I’m.a planner and an organiser, often taking this to extremes in trying to do this with other people and their lives, but it is how I can keep my control. A word and emotion that is incredibly important to me in this ever decreasing world.
HEADING HOME
we made it!
Although I am unable to fault the help and support that I received from the underground staff, I have to say that the information I had received about the stations I was travelling between was completely misleading and very unhelpful.

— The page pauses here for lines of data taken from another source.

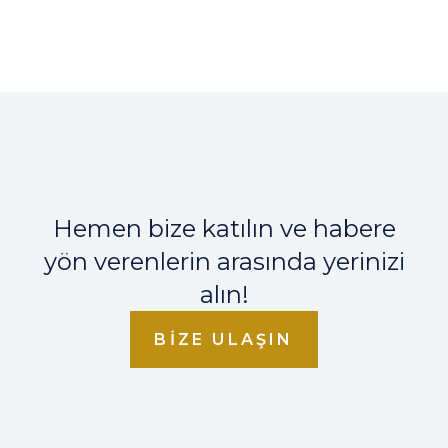
Hemen bize katılın ve habere
yön verenlerin arasında yerinizi
alın!
BIZE ULAŞIN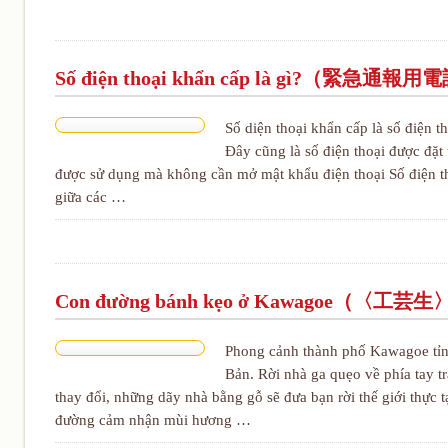
Số điện thoại khẩn cấp là gì?（緊急
Số diện thoại khẩn cấp là số điện t
Đây cũng là số điện thoại được đặt 
được sử dụng mà không cần mở mật khẩu điện thoại Số điện tho
giữa các …
Con đường bánh kẹo ở Kawagoe（
Phong cảnh thành phố Kawagoe tỉnh
Bản. Rời nhà ga quẹo về phía tay t
thay đổi, những dãy nhà bằng gỗ sẽ đưa bạn rời thế giới thực t
đường cảm nhận mùi hương …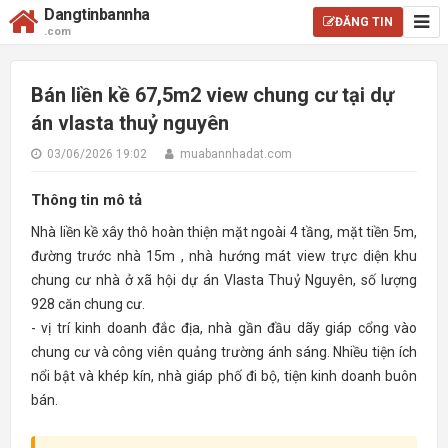
Dangtinbannha
ĐĂNG TIN
.com
Bán liền kề 67,5m2 view chung cư tại dự
án vlasta thuỷ nguyên
03/06/2026 19:02
muabannhadat.com
Thông tin mô tả
Nhà liền kề xây thô hoàn thiện mặt ngoài 4 tầng, mặt tiền 5m,
đường trước nhà 15m , nhà hướng mát view trực diện khu
chung cư nhà ở xã hội dự án Vlasta Thuỷ Nguyên, số lượng
928 căn chung cư.
- vị trí kinh doanh đắc địa, nhà gần đầu dãy giáp cổng vào
chung cư và công viên quảng trường ánh sáng. Nhiều tiện ích
nổi bật và khép kín, nhà giáp phố đi bộ, tiện kinh doanh buôn
bán.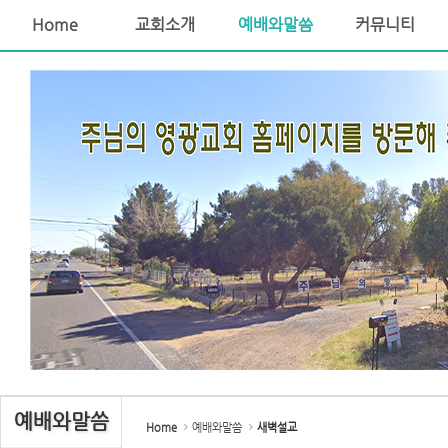
Home
교회소개
예배와말씀
커뮤니티
Sketchbook5, 스케치북5
Sketchbook5, 스케치북5
예배와말씀
Home
예배와말씀
새벽설교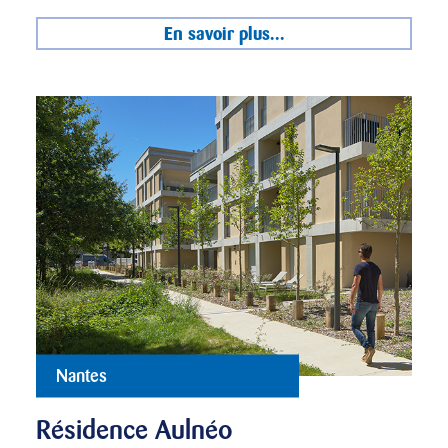
En savoir plus...
Nantes
Résidence Aulnéo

Walking up and down an escalator that was switched off as the GD is not cleared to use them was very exhausting on the way up… And even more scary on the way down, with over 215 steps in total in each direction, it was on a positive note a bloody good workout for my thighs!
London Bridge station is accessible, and one of the highest awarded for this in London, but if you need the lift, be prepared to walk. With the nature of the buildings and ages of them that house the tubes, accessibility is always an issue and one that I underhand. I am more than happy to have to do things differently and as said, I couldn’t fault the staff, they even walked with me out in the rain to get the lift, take me to the platform, sit me on a train and radio ahead to ensure that there was someone waiting at the other end to do the same. But the information available as to how the stations are accessible is limited to lifts and flat access onto the tube.
There is not a one size fits all solution to accessibly and disability issues, but information and the web is infinite, so this could be done.